Unlike most cardiovascular risk factors, Lp(a) concentration is determined almost entirely by genetics — specifically by the LPA gene encoding the apo(a) protein. The gene exhibits extreme copy number variation, producing apo(a) isoforms of vastly different sizes and, consequently, vastly different Lp(a) concentrations. Approximately 80–90% of Lp(a) variability between individuals is explained by genetic factors, with the remainder attributable to hormonal and metabolic influences. This has a critical implication: you cannot eat, exercise, or supplement your way out of elevated Lp(a). Lifestyle optimization that dramatically reduces LDL has minimal effect on Lp(a).

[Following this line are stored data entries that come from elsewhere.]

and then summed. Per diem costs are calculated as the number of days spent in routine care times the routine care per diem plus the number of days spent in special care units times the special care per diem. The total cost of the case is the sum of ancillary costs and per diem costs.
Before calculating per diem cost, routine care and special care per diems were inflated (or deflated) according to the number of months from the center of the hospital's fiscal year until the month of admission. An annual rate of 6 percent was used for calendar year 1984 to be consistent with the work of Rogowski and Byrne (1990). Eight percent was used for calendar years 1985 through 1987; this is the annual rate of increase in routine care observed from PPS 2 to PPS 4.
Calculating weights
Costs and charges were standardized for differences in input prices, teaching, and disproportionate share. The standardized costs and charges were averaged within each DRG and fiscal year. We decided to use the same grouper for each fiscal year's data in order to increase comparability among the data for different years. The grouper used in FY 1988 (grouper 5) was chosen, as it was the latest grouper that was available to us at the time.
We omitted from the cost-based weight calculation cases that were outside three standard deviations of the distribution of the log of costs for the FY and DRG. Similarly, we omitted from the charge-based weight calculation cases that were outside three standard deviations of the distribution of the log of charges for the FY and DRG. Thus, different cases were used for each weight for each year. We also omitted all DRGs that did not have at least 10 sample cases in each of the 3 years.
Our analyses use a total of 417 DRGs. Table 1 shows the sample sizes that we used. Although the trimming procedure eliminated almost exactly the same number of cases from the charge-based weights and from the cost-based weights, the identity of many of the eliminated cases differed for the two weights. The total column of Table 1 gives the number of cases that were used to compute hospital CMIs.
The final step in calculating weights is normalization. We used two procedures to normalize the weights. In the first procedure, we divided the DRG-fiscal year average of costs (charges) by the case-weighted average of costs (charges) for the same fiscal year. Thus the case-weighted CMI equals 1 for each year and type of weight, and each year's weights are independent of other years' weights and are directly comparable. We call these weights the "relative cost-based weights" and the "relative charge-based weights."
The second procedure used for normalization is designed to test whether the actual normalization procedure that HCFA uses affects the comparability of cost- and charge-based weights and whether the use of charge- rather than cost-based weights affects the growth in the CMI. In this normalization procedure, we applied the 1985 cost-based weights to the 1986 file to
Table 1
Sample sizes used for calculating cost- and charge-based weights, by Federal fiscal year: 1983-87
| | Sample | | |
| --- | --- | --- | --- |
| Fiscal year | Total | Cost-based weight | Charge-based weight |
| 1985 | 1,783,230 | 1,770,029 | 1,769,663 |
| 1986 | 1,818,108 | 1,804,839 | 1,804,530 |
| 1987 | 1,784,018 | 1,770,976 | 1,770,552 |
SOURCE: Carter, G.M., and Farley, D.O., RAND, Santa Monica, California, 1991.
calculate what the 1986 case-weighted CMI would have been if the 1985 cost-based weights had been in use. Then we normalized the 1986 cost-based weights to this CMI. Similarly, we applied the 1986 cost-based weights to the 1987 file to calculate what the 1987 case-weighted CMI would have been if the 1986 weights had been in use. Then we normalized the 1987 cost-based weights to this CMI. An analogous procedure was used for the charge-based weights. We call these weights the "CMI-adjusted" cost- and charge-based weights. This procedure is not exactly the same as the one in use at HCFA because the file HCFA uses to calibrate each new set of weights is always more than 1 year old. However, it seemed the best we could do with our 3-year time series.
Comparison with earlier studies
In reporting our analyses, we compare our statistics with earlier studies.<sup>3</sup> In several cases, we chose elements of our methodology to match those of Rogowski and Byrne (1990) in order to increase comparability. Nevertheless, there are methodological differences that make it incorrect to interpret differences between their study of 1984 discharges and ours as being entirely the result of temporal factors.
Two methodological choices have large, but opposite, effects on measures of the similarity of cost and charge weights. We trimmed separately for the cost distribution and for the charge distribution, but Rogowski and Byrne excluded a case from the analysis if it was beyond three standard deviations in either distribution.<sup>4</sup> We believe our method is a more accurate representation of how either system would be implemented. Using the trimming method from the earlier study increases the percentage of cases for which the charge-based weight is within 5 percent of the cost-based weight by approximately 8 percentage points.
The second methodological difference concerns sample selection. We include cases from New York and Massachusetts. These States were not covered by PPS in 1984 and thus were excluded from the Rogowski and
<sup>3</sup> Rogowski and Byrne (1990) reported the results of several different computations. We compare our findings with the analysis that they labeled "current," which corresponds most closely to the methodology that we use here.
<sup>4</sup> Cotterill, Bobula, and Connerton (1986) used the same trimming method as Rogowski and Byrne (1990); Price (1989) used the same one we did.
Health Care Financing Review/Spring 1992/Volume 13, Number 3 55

How Prevalent Is Elevated Lp(a)?

Approximately 20% of the global population carries Lp(a) levels considered clinically elevated — typically defined as above 50 mg/dL or 125 nmol/L by major cardiology societies. This translates to roughly 1.4 billion people worldwide. In certain populations — particularly individuals of South Asian and Black African descent — the prevalence is substantially higher, with some studies showing rates approaching 30–35%. Despite this prevalence, Lp(a) remains absent from standard lipid panels ordered by the majority of physicians.

The Cardiovascular Risk

The evidence implicating Lp(a) in cardiovascular disease is extensive and consistent. Mendelian randomization studies — the gold standard for establishing causality from genetic epidemiology — demonstrate that elevated Lp(a) is causally associated with coronary artery disease, myocardial infarction, and stroke. The Copenhagen General Population Study, one of the largest prospective cohort studies of Lp(a), found that individuals with Lp(a) above 90 mg/dL had approximately three times the risk of myocardial infarction compared to individuals with the lowest levels.

Beyond coronary disease, elevated Lp(a) is one of the strongest known risk factors for calcific aortic valve stenosis — a condition that was previously considered a degenerative disease of aging but is now understood to have a significant genetic component mediated in part through Lp(a). The apo(a) particle appears to preferentially deposit at sites of mechanical stress in heart valves, promoting calcification over time.

Why Standard Panels Exclude It

Standard lipid panels were designed in an era when LDL-C reduction was the central therapeutic target of cardiovascular prevention. Since Lp(a) cannot be reduced by statins — and was, until recently, not amenable to pharmacological intervention — its clinical utility was considered limited in primary prevention. This reasoning is increasingly outdated. Identifying elevated Lp(a) allows for: more aggressive management of modifiable risk factors that compound with Lp(a)-driven risk; early screening of first-degree relatives who share the genetic predisposition; and access to emerging RNA-based therapies (including inclisiran and investigational anti-apo(a) small interfering RNAs) now demonstrating up to 80–90% Lp(a) reduction in clinical trials.

Who Should Be Tested

Current European Atherosclerosis Society consensus recommendations advocate for at least one lifetime Lp(a) measurement in adults. Specific populations for whom testing is particularly important include: individuals with a personal or family history of premature cardiovascular disease (defined as events before age 55 in men and 65 in women); those with apparently low traditional risk who experience cardiovascular events; individuals with familial hypercholesterolemia; and patients in whom the decision to initiate statin therapy is uncertain. Given the test's cost-effectiveness and the prevalence of undetected elevated Lp(a), a strong argument exists for universal screening at the comprehensive metabolic level.

What Elevated Lp(a) Means Clinically

An elevated result does not mean a cardiovascular event is inevitable. It means your baseline risk profile is higher than traditional testing reveals, and that risk management must be correspondingly more aggressive. Elevated Lp(a) shifts the calculus on statin initiation thresholds, aspirin use, blood pressure targets, and metabolic optimization. It argues for intensive management of every modifiable cardiovascular risk factor — because Lp(a) is the one factor that cannot itself be modified through lifestyle. At QIM Health, Lp(a) is included in our cardiovascular risk panel precisely because its absence from standard testing leaves a significant fraction of high-risk individuals unidentified until their first event.